When I had finished this piece, I wasn't as wowed by it as I was by The Marquise de Coëtlogon, so a week later I tried another take on the subject. In the end I preferred this one.

15 comments:

StegArt said...

It's wonderful Kristin. I think you have portrayed your community feelings very well in this quilt. I also had a laugh at how this theme was a challenge for you even though you picked it. I think most people would tend to pick a theme that seems easy to them. Great challenge!

Natalya said...

This is very different from the one on your blog. I like this one a lot too. and as usual I am loving your description of the thoughts behind the work...

Karen said...

The houses and apartments are so cool looking and the X thru it realy shows your ambivalent feelings.

Helen Conway said...

I like the idea of the bag symbolism. It teaches me that not everything has to be obvious (thats what description is for!). I actually like your spare one too - the ribbons hanging loose are very pretty as well as functional

Nellie's Needles said...

Wonderful! What is hidden behind the surface of the woven strips? Parts of the community that are not accessible? I like your other one, too.

Diane said...

This is great, Kristin. I really like the weaving concept and your use of shopping bags, and how the black cross is both a window and a bar. That is a very appropriate way to illustrate your conflicting feelings. I think the final piece does reflect your emotions about your community. It's lovely and thought-provoking.

Kristin L said...

Nellie, I was thinking about an appropriate fabric to use behind the weaving, but once it was all put together, it wasn't necessary. I basted the woven "top" together before the slicing and when the sliced X was all sewn in, I just layered the top with batting and a black backing and quilted it to keep anything from shifting or letting the batting show through at the intersections. I highly recommend weaving with fabric -- lots of possibilities!

jude said...

i really like the way this came out. and i like the harsh edge of the x against the woven edges, really well done.

Françoise said...

Great quilt Kristin! I understand perfectly your feelings. I had the same ones when I was living abroad. This black X is really strong though!
BTW, I had a hard time with my own theme as well.

Gerrie said...

I sort of felt this way when I lived in the south for 6 years. I really felt as if I was living in exile. I know that is not your feeling. You love your community and so the angst of not really being part of it is very meaningful. I think the transition you are facing is also involved. I love the look of the houses traced onto the shopping bag fabric - nice symbolism and visual.

Nikki said...

I love the weaving. I made a very lame attempt at weaving and posted a photo on my blog. Yours is wonderful. I enjoy the close up view where you can really see the texture.

The contrast between the hand stitching that builds the community and the machine stitching which keeps one out is very symbolic. The things that bind people together have a personal touch, while the things that keep us apart are often imposed upon the individuals.

Wonderful quilt!

Brenda said...

Wow - you pack lot of meaning and imagery into 12 x 12 inches of quilt estate.
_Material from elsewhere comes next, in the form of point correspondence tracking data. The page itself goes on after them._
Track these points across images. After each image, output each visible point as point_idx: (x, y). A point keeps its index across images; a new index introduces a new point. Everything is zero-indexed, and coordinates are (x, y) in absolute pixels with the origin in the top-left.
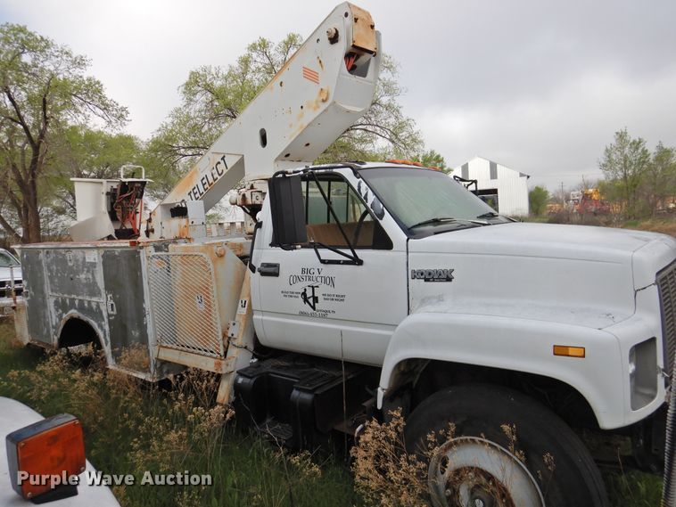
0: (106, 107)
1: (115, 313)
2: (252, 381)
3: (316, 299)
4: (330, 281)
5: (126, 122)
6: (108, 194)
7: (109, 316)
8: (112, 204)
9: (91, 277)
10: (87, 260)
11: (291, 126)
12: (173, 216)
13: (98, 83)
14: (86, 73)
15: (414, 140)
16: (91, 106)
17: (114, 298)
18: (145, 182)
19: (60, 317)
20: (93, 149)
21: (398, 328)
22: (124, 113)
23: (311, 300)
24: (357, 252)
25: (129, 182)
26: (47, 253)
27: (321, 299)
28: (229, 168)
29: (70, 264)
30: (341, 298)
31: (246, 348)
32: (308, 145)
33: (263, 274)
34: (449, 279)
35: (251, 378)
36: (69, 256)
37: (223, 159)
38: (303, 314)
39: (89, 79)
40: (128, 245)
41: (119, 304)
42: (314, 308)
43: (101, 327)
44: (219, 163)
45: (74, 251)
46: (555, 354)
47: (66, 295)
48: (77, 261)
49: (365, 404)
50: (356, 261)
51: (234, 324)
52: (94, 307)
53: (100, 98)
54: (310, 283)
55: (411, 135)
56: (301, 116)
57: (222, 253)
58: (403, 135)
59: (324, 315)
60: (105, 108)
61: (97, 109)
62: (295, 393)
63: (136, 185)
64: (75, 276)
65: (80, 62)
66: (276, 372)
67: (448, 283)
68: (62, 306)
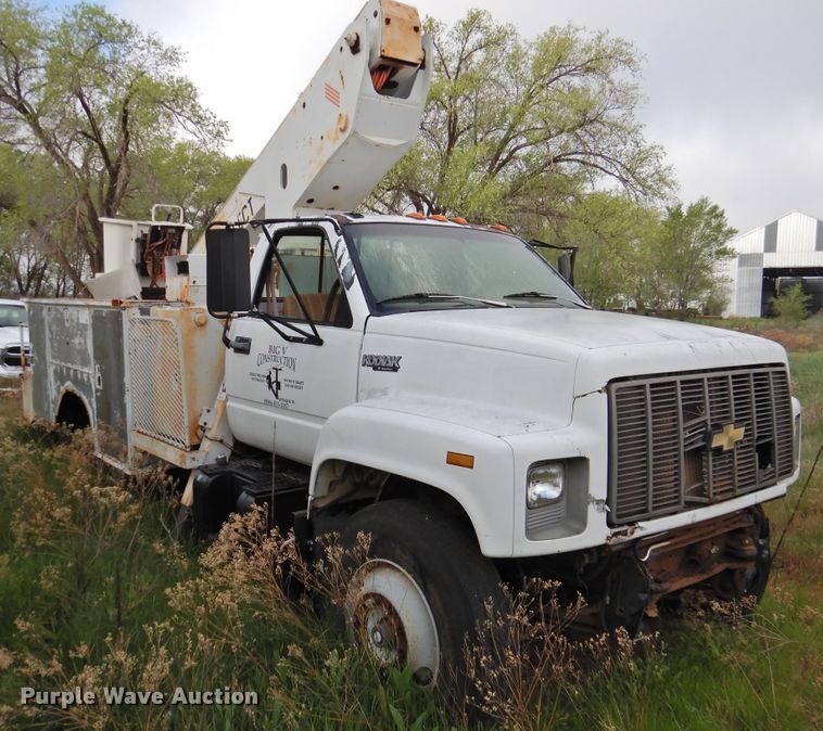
0: (200, 120)
1: (100, 387)
2: (210, 480)
3: (278, 384)
4: (291, 363)
5: (225, 143)
6: (137, 240)
7: (97, 390)
8: (142, 254)
9: (83, 342)
10: (81, 321)
11: (310, 162)
12: (179, 273)
13: (190, 85)
14: (177, 72)
15: (662, 179)
16: (181, 119)
17: (101, 370)
18: (183, 228)
19: (58, 389)
20: (201, 177)
21: (328, 421)
22: (222, 129)
23: (274, 386)
24: (318, 328)
25: (162, 227)
26: (49, 310)
27: (282, 385)
28: (255, 213)
29: (67, 325)
30: (299, 385)
31: (221, 441)
32: (336, 188)
33: (237, 350)
34: (395, 369)
35: (210, 475)
36: (66, 314)
37: (249, 201)
38: (267, 403)
39: (180, 81)
40: (110, 304)
41: (105, 379)
42: (276, 395)
43: (91, 404)
44: (245, 207)
45: (70, 308)
46: (448, 462)
47: (63, 364)
48: (72, 321)
49: (296, 513)
50: (316, 340)
51: (209, 411)
52: (86, 379)
53: (193, 106)
54: (274, 364)
55: (657, 172)
56: (321, 148)
57: (203, 322)
58: (645, 170)
59: (285, 406)
60: (198, 122)
61: (189, 123)
62: (244, 495)
63: (170, 231)
64: (70, 340)
65: (171, 57)
66: (244, 474)
67: (394, 373)
68: (61, 377)
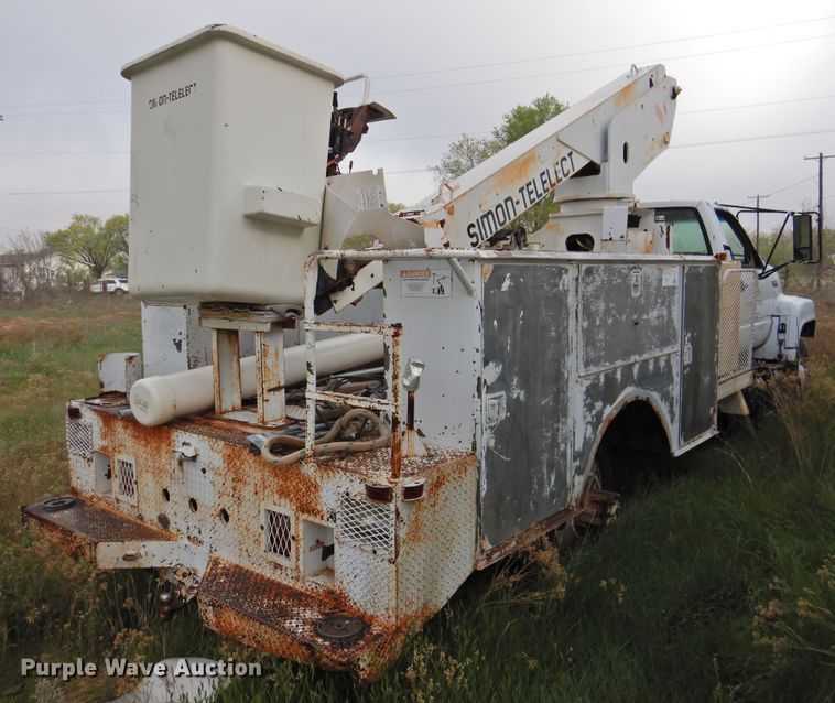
1: (689, 361)
9: (665, 313)
10: (664, 284)
17: (693, 338)
26: (589, 272)
28: (576, 171)
29: (635, 294)
36: (635, 277)
37: (570, 155)
44: (564, 159)
45: (645, 267)
47: (617, 363)
48: (647, 286)
52: (663, 365)
56: (653, 147)
64: (640, 317)
68: (605, 391)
I particularly like the raw edge weaving.

Deborah said...

Love the weaving! Such a unique technique. You didn't mention the hand quilting. It's perfectly executed and so meaningful. Though it does scream "Kristin" in style, I can totally see your hand in the work.

twolimeleaves said...

Kristin, with each of your quilts I have appreciated how very thoughtful you are throughout the process of making them. The results are quilts that command sustained attention and require that the viewer THINK as well. Fortunately you make them visually rich enough that they CAN be viewed for a long time and not get old! This one is lovely. And also kind of confronting.

Terry said...

I also love the weaving, but even more I really love your little drawings of the houses. I am finding it positively spooky that you and Gerrie incorporated THE SAME BLACK X in your pieces! Transcontinental esp?